A theme going through the conference was Goal-oriented Quantitative Management and Strategies, or GQM+Strategies. Takanobu Kobori and others presented a paper titled “Identifying rationales of strategies by stakeholder relationship analysis to refine and maintain GQM+Strategies models“. GQM+Strategies use quantitative data to establish and evaluate management strategies and plans. The paper reflects on how business goals need to be aligned with IT requirements. Most of the top companies are usually software companies, even banks, that they develop and use to carry out a business. Thus, the need to ensure the processes and quality so that it matches the business side of the company is certainly a priority for big and small companies.
Mushtaq Raza and João Pascoal Faria took the big data approach in their paper “A Benchmark-based Approach for Ranking Root Causes of Performance Problems in Software Development“.
They carried out a deep analysis of 30,000 finished projects to find out the causes where organizations or individuals introduce issues in software. The issues they considered were those that can delay the software release or reduce the quality of the software. They came out with 21 Performance indicators in three main categories 1) accuracy of estimations, 2) quality of the software, and 3) productivity of the team. Given that the accuracy of the model compared to a humen, the main benefit of this model is that it can replace intensive manual checking of the causes in big software projects.
Torgeir Dingsøyr and others (including Juha Itkonen, also part of the UQASAR FP7 project) delved into a hot topic as Agile and SQA are still finding their common metrics. The authors try to answer a seemingly simple question: “What is Large in Large-Scale? A Taxonomy of Scale for Agile Software Development”. Their theoretical discussion arrives to a simple categorization. Projects can be either small-scale, large-scale and very large scale. The criteria used is the number of Scrum teams involved in the project; 1, 2-9,10+, respectively. They propose the use of Scrum of Scrums to coordinate the large-scale categories.
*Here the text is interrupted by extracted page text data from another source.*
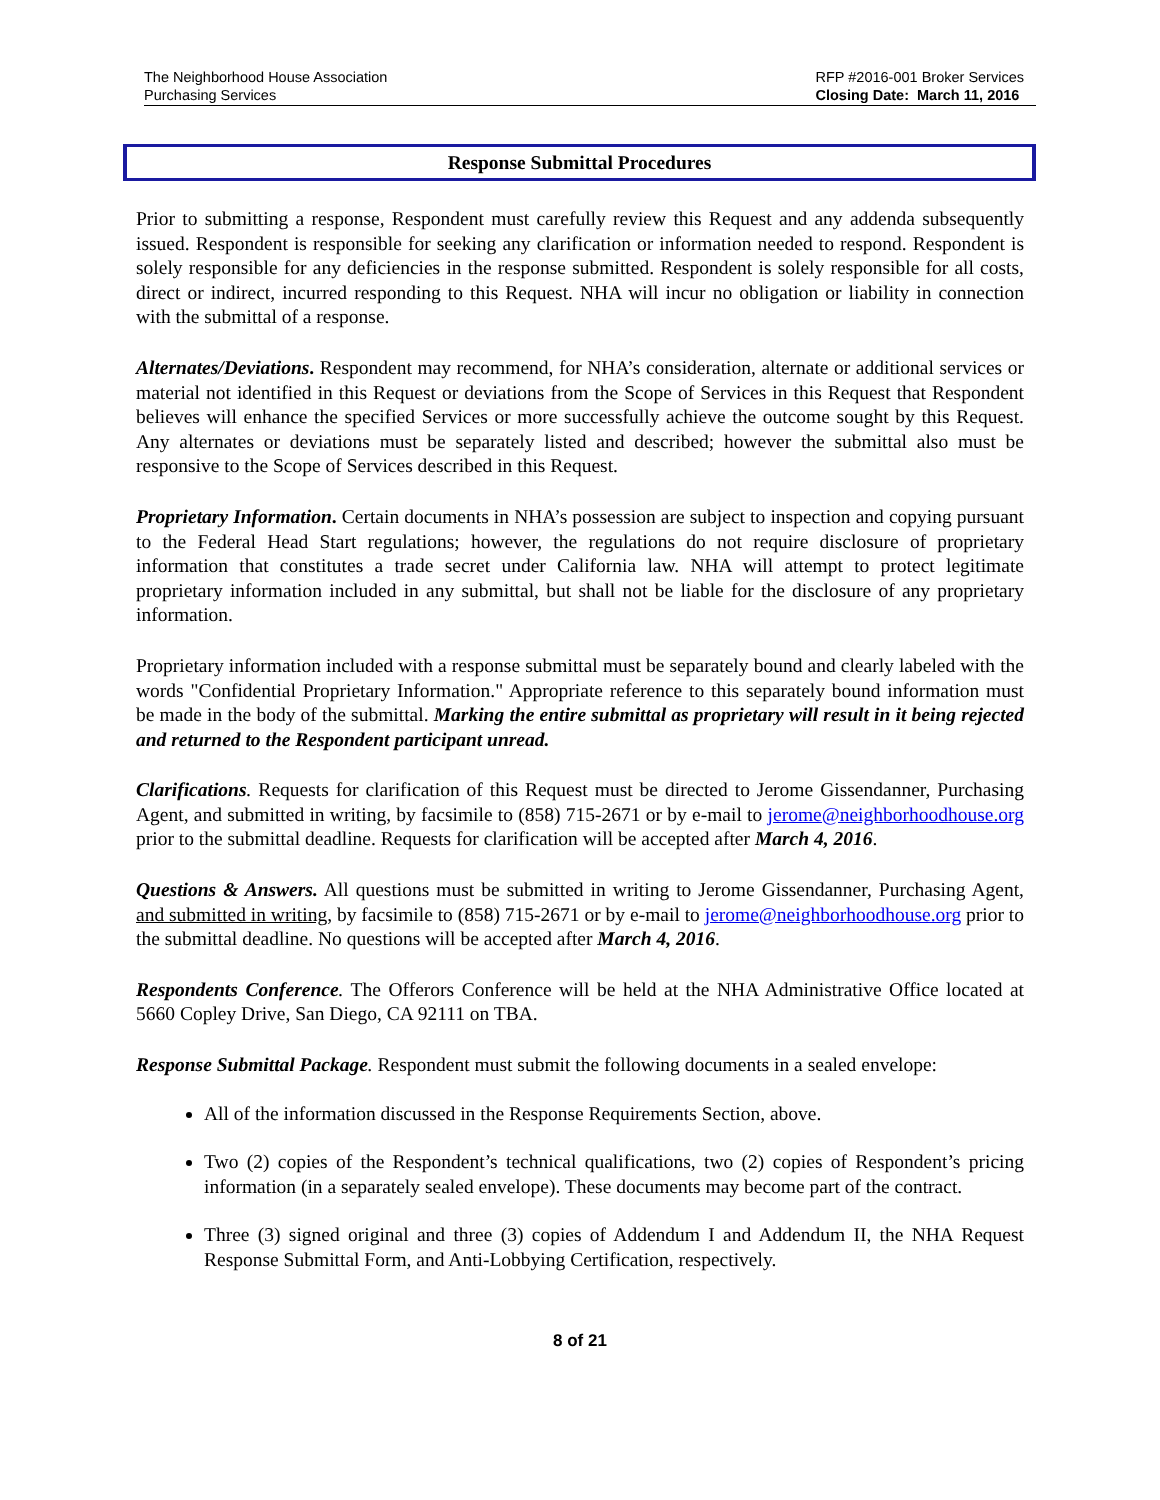The Neighborhood House Association
Purchasing Services
RFP #2016-001 Broker Services
Closing Date: March 11, 2016
Response Submittal Procedures
Prior to submitting a response, Respondent must carefully review this Request and any addenda subsequently issued. Respondent is responsible for seeking any clarification or information needed to respond. Respondent is solely responsible for any deficiencies in the response submitted. Respondent is solely responsible for all costs, direct or indirect, incurred responding to this Request. NHA will incur no obligation or liability in connection with the submittal of a response.
Alternates/Deviations. Respondent may recommend, for NHA’s consideration, alternate or additional services or material not identified in this Request or deviations from the Scope of Services in this Request that Respondent believes will enhance the specified Services or more successfully achieve the outcome sought by this Request. Any alternates or deviations must be separately listed and described; however the submittal also must be responsive to the Scope of Services described in this Request.
Proprietary Information. Certain documents in NHA’s possession are subject to inspection and copying pursuant to the Federal Head Start regulations; however, the regulations do not require disclosure of proprietary information that constitutes a trade secret under California law. NHA will attempt to protect legitimate proprietary information included in any submittal, but shall not be liable for the disclosure of any proprietary information.
Proprietary information included with a response submittal must be separately bound and clearly labeled with the words "Confidential Proprietary Information." Appropriate reference to this separately bound information must be made in the body of the submittal. Marking the entire submittal as proprietary will result in it being rejected and returned to the Respondent participant unread.
Clarifications. Requests for clarification of this Request must be directed to Jerome Gissendanner, Purchasing Agent, and submitted in writing, by facsimile to (858) 715-2671 or by e-mail to jerome@neighborhoodhouse.org prior to the submittal deadline. Requests for clarification will be accepted after March 4, 2016.
Questions & Answers. All questions must be submitted in writing to Jerome Gissendanner, Purchasing Agent, and submitted in writing, by facsimile to (858) 715-2671 or by e-mail to jerome@neighborhoodhouse.org prior to the submittal deadline. No questions will be accepted after March 4, 2016.
Respondents Conference. The Offerors Conference will be held at the NHA Administrative Office located at 5660 Copley Drive, San Diego, CA 92111 on TBA.
Response Submittal Package. Respondent must submit the following documents in a sealed envelope:
All of the information discussed in the Response Requirements Section, above.
Two (2) copies of the Respondent’s technical qualifications, two (2) copies of Respondent’s pricing information (in a separately sealed envelope). These documents may become part of the contract.
Three (3) signed original and three (3) copies of Addendum I and Addendum II, the NHA Request Response Submittal Form, and Anti-Lobbying Certification, respectively.
8 of 21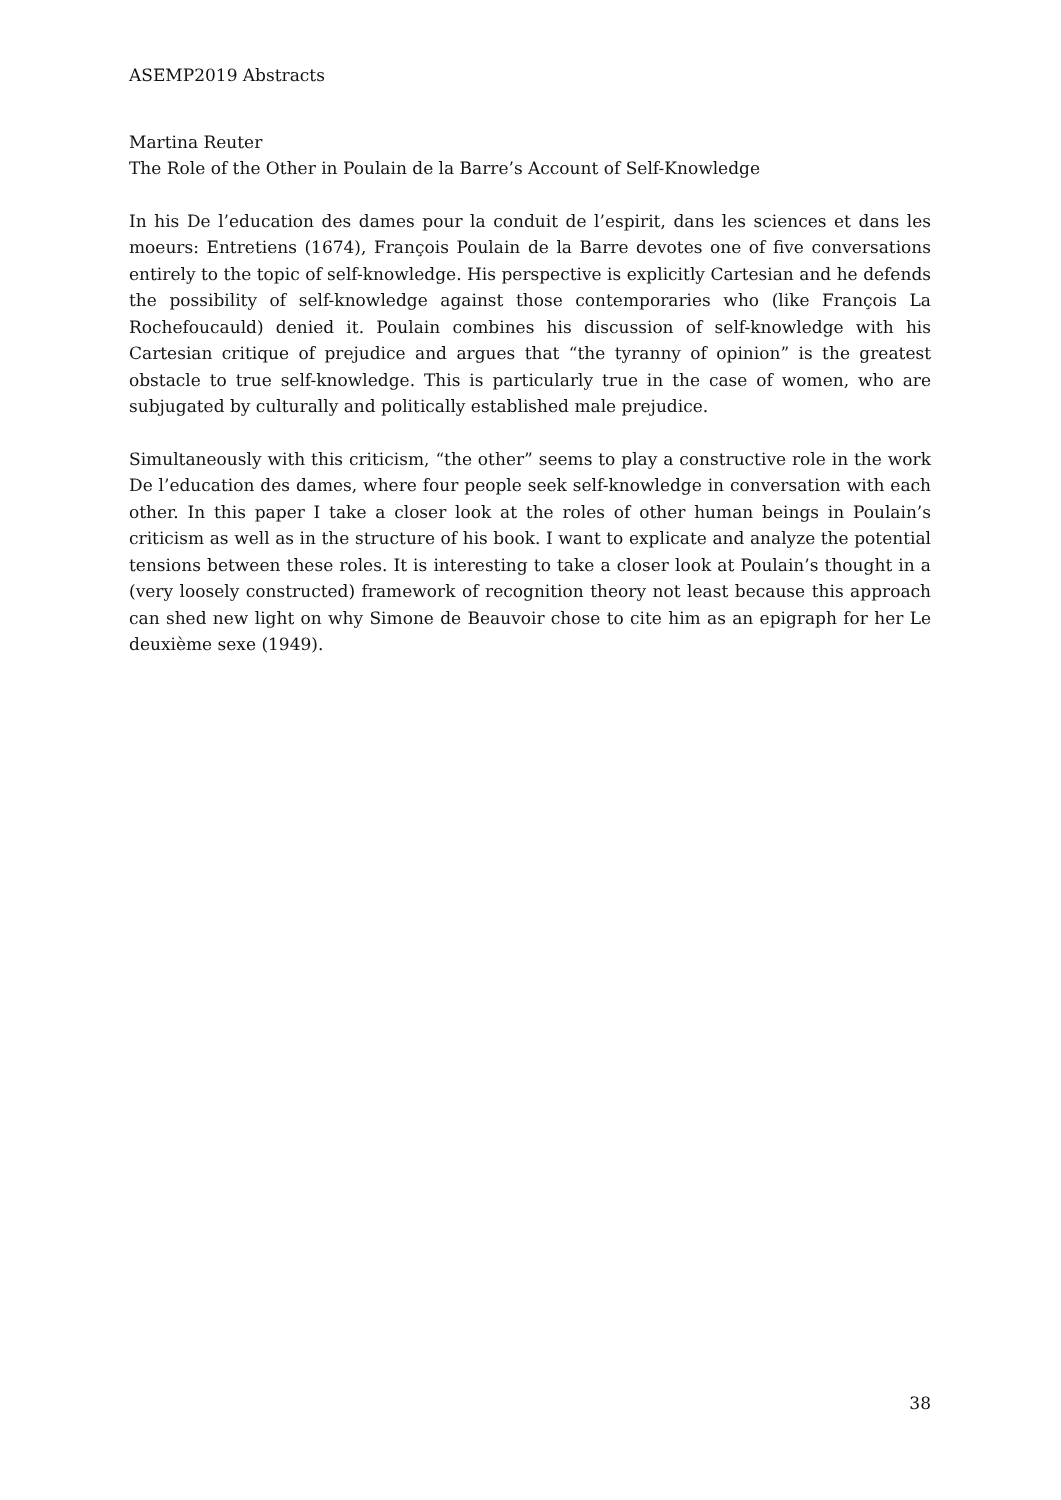ASEMP2019 Abstracts
Martina Reuter
The Role of the Other in Poulain de la Barre’s Account of Self-Knowledge
In his De l’education des dames pour la conduit de l’espirit, dans les sciences et dans les moeurs: Entretiens (1674), François Poulain de la Barre devotes one of five conversations entirely to the topic of self-knowledge. His perspective is explicitly Cartesian and he defends the possibility of self-knowledge against those contemporaries who (like François La Rochefoucauld) denied it. Poulain combines his discussion of self-knowledge with his Cartesian critique of prejudice and argues that “the tyranny of opinion” is the greatest obstacle to true self-knowledge. This is particularly true in the case of women, who are subjugated by culturally and politically established male prejudice.
Simultaneously with this criticism, “the other” seems to play a constructive role in the work De l’education des dames, where four people seek self-knowledge in conversation with each other. In this paper I take a closer look at the roles of other human beings in Poulain’s criticism as well as in the structure of his book. I want to explicate and analyze the potential tensions between these roles. It is interesting to take a closer look at Poulain’s thought in a (very loosely constructed) framework of recognition theory not least because this approach can shed new light on why Simone de Beauvoir chose to cite him as an epigraph for her Le deuxième sexe (1949).
38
Finally, in this world of open and closed ecosystems, Danielle Pichlis and her co-authors presented “The Challenges of Joint Solution Planning: Three Software Ecosystem Cases“. For the author, a Software Ecosystem (think Facebook and its apps) “include the use of a common technology; collaboration with the keystone player (who is primarily responsible for the common technology), third party developers and users; and shared value proposition”. From the three cases presented, the understanding is that the technology requierd for ecosystems is already in place and face no real challenges. However, the big challenge is the value proposition that they key stakeholder sees in promoting a new partner in their ecosystem, and how the users will be affected.